Pseudonymization consists of replacing an identifier (such as a name) with an artificial identifier or a pseudonym. This process, which masks the identities of people with a symmetric encryption system, is completely reversible as long as we have the decryption keys, stored separately and in a secure manner. This automatic and confidential method makes it possible to preserve all the precision and therefore the quality of the data for use cases of AI for example.
Anonymization, on the other hand, aims to change the content or structure of data irreversibly, so that it is impossible to identify a person. As the quality of the data is affected, it will therefore be necessary to find the right balance between legal constraints and practical needs by consulting a DPO, the database administrator and the business lines. However, some use cases require strong anonymization by default, such as the use of public data in Open Data.
Anonymize the data without emptying it of its substance
When used more, anonymization can be carried out through several methods to be selected, applied, evaluated and then validated, bearing in mind that continuous monitoring of regulatory and technological developments remains essential in order to be able to adapt periodically. Careful adjustments are also required as soon as new types of data or identifiable attributes are added to the database.

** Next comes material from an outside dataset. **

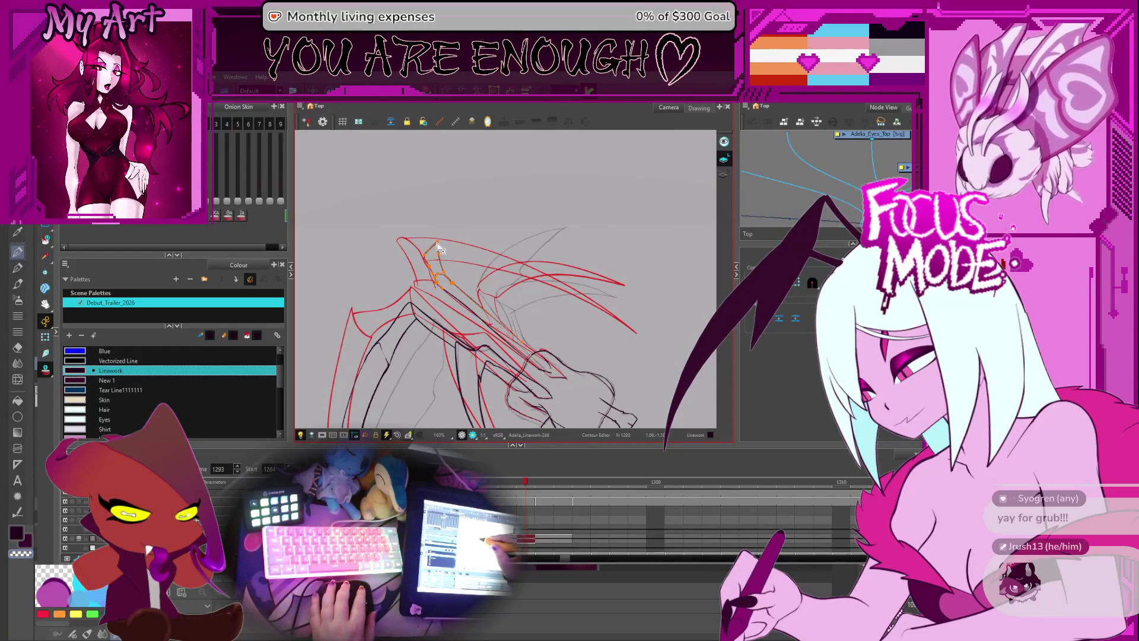
left_click(441, 250)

Among the most common anonymization methods, we find that by generalization which replaces a precise value by a more generic one, such as a postal address by a region for example, or an age by an age group, allowing to maintain the correlation. between the data. We can also operate a local deletion to process rare values in the database. The aggregation method consists in grouping data to obtain an average, admittedly less faithful, but which fulfills its role. Let us also quote the method by random permutation which mixes the data, not very powerful but interesting in a context of test.
Whatever methods are used, privacy protection models must be applied to validate the effectiveness of anonymization. This involves, among other things, verifying in the database that a minimum number of individuals have a unique value of quasi-identifiers and that they cannot be linked to sensitive attributes. Take as an example a study of the impact of pesticides on farms. To protect the identity of the operators, it will be determined that it is necessary to list at least 5 farms in each department (quasi-identifier) and ensure that it is not indicated that each of them uses the same pesticide. (sensitive attribute). Binding but essential precautions to guarantee anonymity.
A project that is more organizational than technical
As can be seen, desensitizing FADs while retaining their usefulness is not an easy exercise and one to be taken lightly. If having technical skills is of course a prerequisite, it is the issue of the uses sought by the professions and the scope of action that will determine the procedure to be followed in the short and long term, in consultation with the IT Department, the RSSI and a DPO.
Succeeding in bringing together all the stakeholders and setting up effective change management, this is where the main difficulty lies with this type of project, which concerns more or less all companies. Calling on a desensitization specialist who masters the end-to-end approach, whether for legal and organizational aspects or even technological monitoring, will therefore quickly prove to be judicious to obtain the approval of the CNIL.